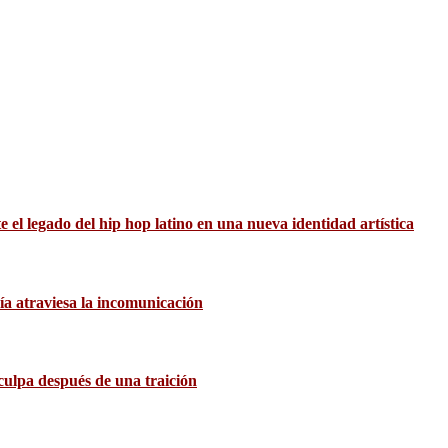
el legado del hip hop latino en una nueva identidad artística
ía atraviesa la incomunicación
culpa después de una traición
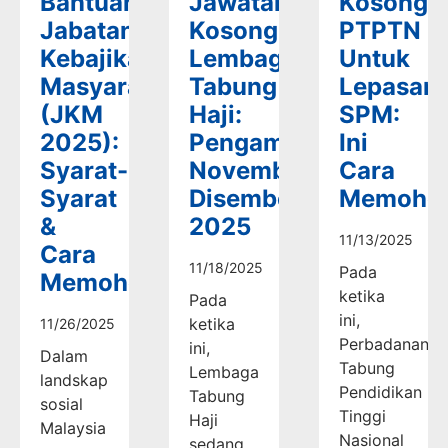
Bantuan
Jawatan
Kosong
Jabatan
Kosong
PTPTN
Kebajikan
Lembaga
Untuk
Masyarakat
Tabung
Lepasan
(JKM
Haji:
SPM:
2025):
Pengambilan
Ini
Syarat-
November-
Cara
Syarat
Disember
Memoho
&
2025
11/13/2025
Cara
11/18/2025
Pada
Memohon
ketika
Pada
ini,
ketika
11/26/2025
Perbadanan
ini,
Dalam
Tabung
Lembaga
landskap
Pendidikan
Tabung
sosial
Tinggi
Haji
Malaysia
Nasional
sedang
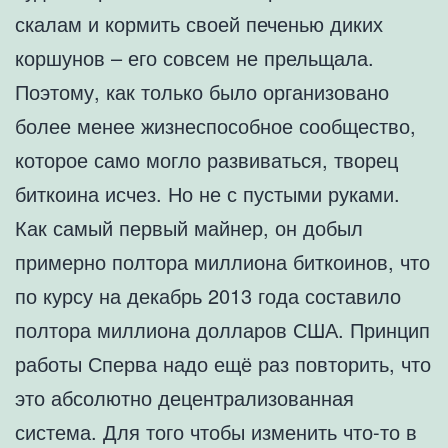
скалам и кормить своей печенью диких
коршунов – его совсем не прельщала.
Поэтому, как только было организовано
более менее жизнеспособное сообщество,
которое само могло развиваться, творец
биткоина исчез. Но не с пустыми руками.
Как самый первый майнер, он добыл
примерно полтора миллиона биткоинов, что
по курсу на декабрь 2013 года составило
полтора миллиона долларов США. Принцип
работы Сперва надо ещё раз повторить, что
это абсолютно децентрализованная
система. Для того чтобы изменить что-то в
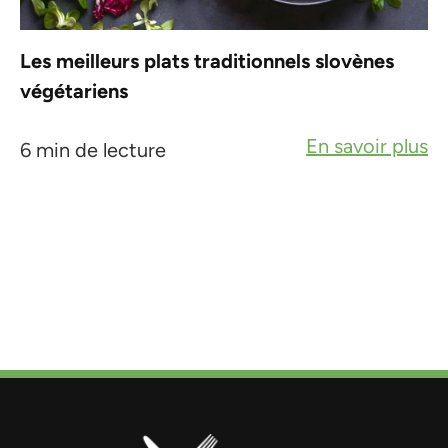
Les meilleurs plats traditionnels slovènes
végétariens
En savoir plus
6 min de lecture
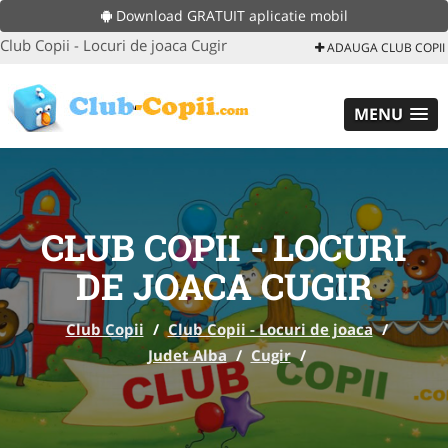
Download GRATUIT aplicatie mobil
Club Copii - Locuri de joaca Cugir
ADAUGA CLUB COPII
MENU
CLUB COPII - LOCURI
DE JOACA CUGIR
Club Copii
/
Club Copii - Locuri de joaca
/
Judet Alba
/
Cugir
/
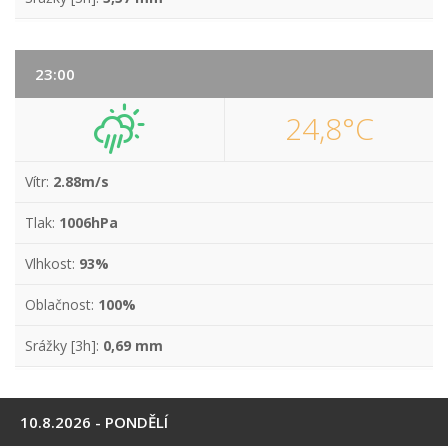
23:00
24,8°C
Vítr:
2.88m/s
Tlak:
1006hPa
Vlhkost:
93%
Oblačnost:
100%
Srážky [3h]:
0,69 mm
10.8.2026 - PONDĚLÍ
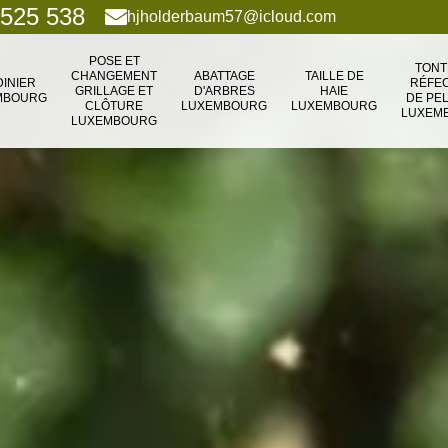
 525 538
hjholderbaum57@icloud.com
POSE ET
TONT
CHANGEMENT
ABATTAGE
TAILLE DE
DINIER
RÉFEC
GRILLAGE ET
D'ARBRES
HAIE
MBOURG
DE PE
CLÔTURE
LUXEMBOURG
LUXEMBOURG
LUXEM
LUXEMBOURG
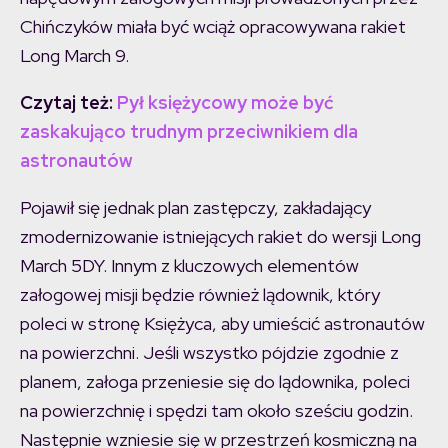
Chińczyków miała być wciąż opracowywana rakiet
Long March 9.
Czytaj też:
Pył księżycowy może być
zaskakująco trudnym przeciwnikiem dla
astronautów
Pojawił się jednak plan zastępczy, zakładający
zmodernizowanie istniejących rakiet do wersji Long
March 5DY. Innym z kluczowych elementów
załogowej misji będzie również lądownik, który
poleci w stronę Księżyca, aby umieścić astronautów
na powierzchni. Jeśli wszystko pójdzie zgodnie z
planem, załoga przeniesie się do lądownika, poleci
na powierzchnię i spędzi tam około sześciu godzin.
Następnie wzniesie się w przestrzeń kosmiczną na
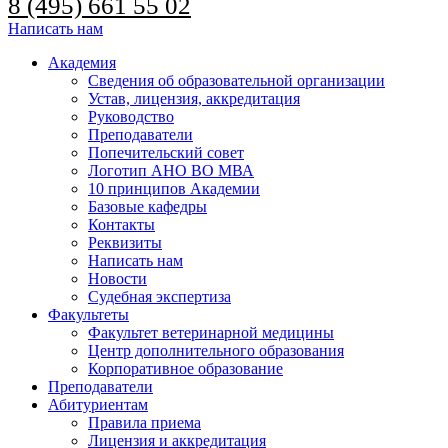
8 (495) 661 55 02
Написать нам
Академия
Сведения об образовательной организации
Устав, лицензия, аккредитация
Руководство
Преподаватели
Попечительский совет
Логотип АНО ВО МВА
10 принципов Академии
Базовые кафедры
Контакты
Реквизиты
Написать нам
Новости
Судебная экспертиза
Факультеты
Факультет ветеринарной медицины
Центр дополнительного образования
Корпоративное образование
Преподаватели
Абитуриентам
Правила приема
Лицензия и аккредитация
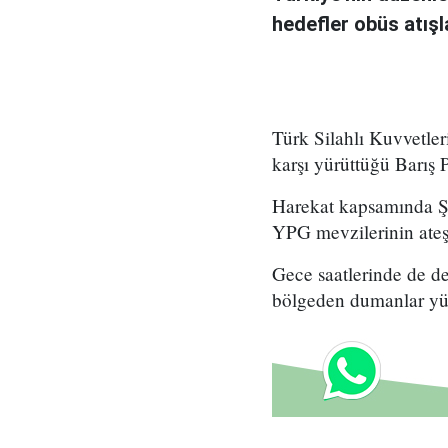
hedefler obüs atışla
Türk Silahlı Kuvvetle
karşı yürüttüğü Barış 
Harekat kapsamında Şan
YPG mevzilerinin ateş a
Gece saatlerinde de de
bölgeden dumanlar yük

• • • • •

WHAT THE TASK ASKS - In your copy of the material, match every word exactly and include no pictures.

REPLY -
el legado del hip hop latino en una nueva identidad artística
ía atraviesa la incomunicación
culpa después de una traición
Bantuan
Jawatan
Kosong
Jabatan
Kosong
PTPTN
Kebajikan
Lembaga
Untuk
Masyarakat
Tabung
Lepasan
(JKM
Haji:
SPM:
2025):
Pengambilan
Ini
Syarat-
November-
Cara
Syarat
Disember
Memoho
&
2025
11/13/2025
Cara
11/18/2025
Pada
Memohon
ketika
Pada
ini,
ketika
11/26/2025
Perbadanan
ini,
Dalam
Tabung
Lembaga
landskap
Pendidikan
Tabung
sosial
Tinggi
Haji
Malaysia
Nasional
sedang
скалам и кормить своей печенью диких
коршунов – его совсем не прельщала.
Поэтому, как только было организовано
более менее жизнеспособное сообщество,
которое само могло развиваться, творец
биткоина исчез. Но не с пустыми руками.
Как самый первый майнер, он добыл
примерно полтора миллиона биткоинов, что
по курсу на декабрь 2013 года составило
полтора миллиона долларов США. Принцип
работы Сперва надо ещё раз повторить, что
это абсолютно децентрализованная
система. Для того чтобы изменить что-то в
Les meilleurs plats traditionnels slovènes
végétariens
En savoir plus
6 min de lecture
Download GRATUIT aplicatie mobil
Club Copii - Locuri de joaca Cugir
ADAUGA CLUB COPII
MENU
CLUB COPII - LOCURI
DE JOACA CUGIR
Club Copii
/
Club Copii - Locuri de joaca
/
Judet Alba
/
Cugir
/
23:00
24,8°C
Vítr:
2.88m/s
Tlak:
1006hPa
Vlhkost:
93%
Oblačnost:
100%
Srážky [3h]:
0,69 mm
10.8.2026 - PONDĚLÍ
 525 538
hjholderbaum57@icloud.com
POSE ET
TONT
CHANGEMENT
ABATTAGE
TAILLE DE
DINIER
RÉFEC
GRILLAGE ET
D'ARBRES
HAIE
MBOURG
DE PE
CLÔTURE
LUXEMBOURG
LUXEMBOURG
LUXEM
LUXEMBOURG
Chińczyków miała być wciąż opracowywana rakiet
Long March 9.
Czytaj też:
Pył księżycowy może być
zaskakująco trudnym przeciwnikiem dla
astronautów
Pojawił się jednak plan zastępczy, zakładający
zmodernizowanie istniejących rakiet do wersji Long
March 5DY. Innym z kluczowych elementów
załogowej misji będzie również lądownik, który
poleci w stronę Księżyca, aby umieścić astronautów
na powierzchni. Jeśli wszystko pójdzie zgodnie z
planem, załoga przeniesie się do lądownika, poleci
na powierzchnię i spędzi tam około sześciu godzin.
Następnie wzniesie się w przestrzeń kosmiczną na
8 (495) 661 55 02
Написать нам
Академия
Сведения об образовательной организации
Устав, лицензия, аккредитация
Руководство
Преподаватели
Попечительский совет
Логотип АНО ВО МВА
10 принципов Академии
Базовые кафедры
Контакты
Реквизиты
Написать нам
Новости
Судебная экспертиза
Факультеты
Факультет ветеринарной медицины
Центр дополнительного образования
Корпоративное образование
Преподаватели
Абитуриентам
Правила приема
Лицензия и аккредитация
hedefler obüs atışla
Türk Silahlı Kuvvetle
karşı yürüttüğü Barış 
Harekat kapsamında Şan
YPG mevzilerinin ateş a
Gece saatlerinde de de
bölgeden dumanlar yük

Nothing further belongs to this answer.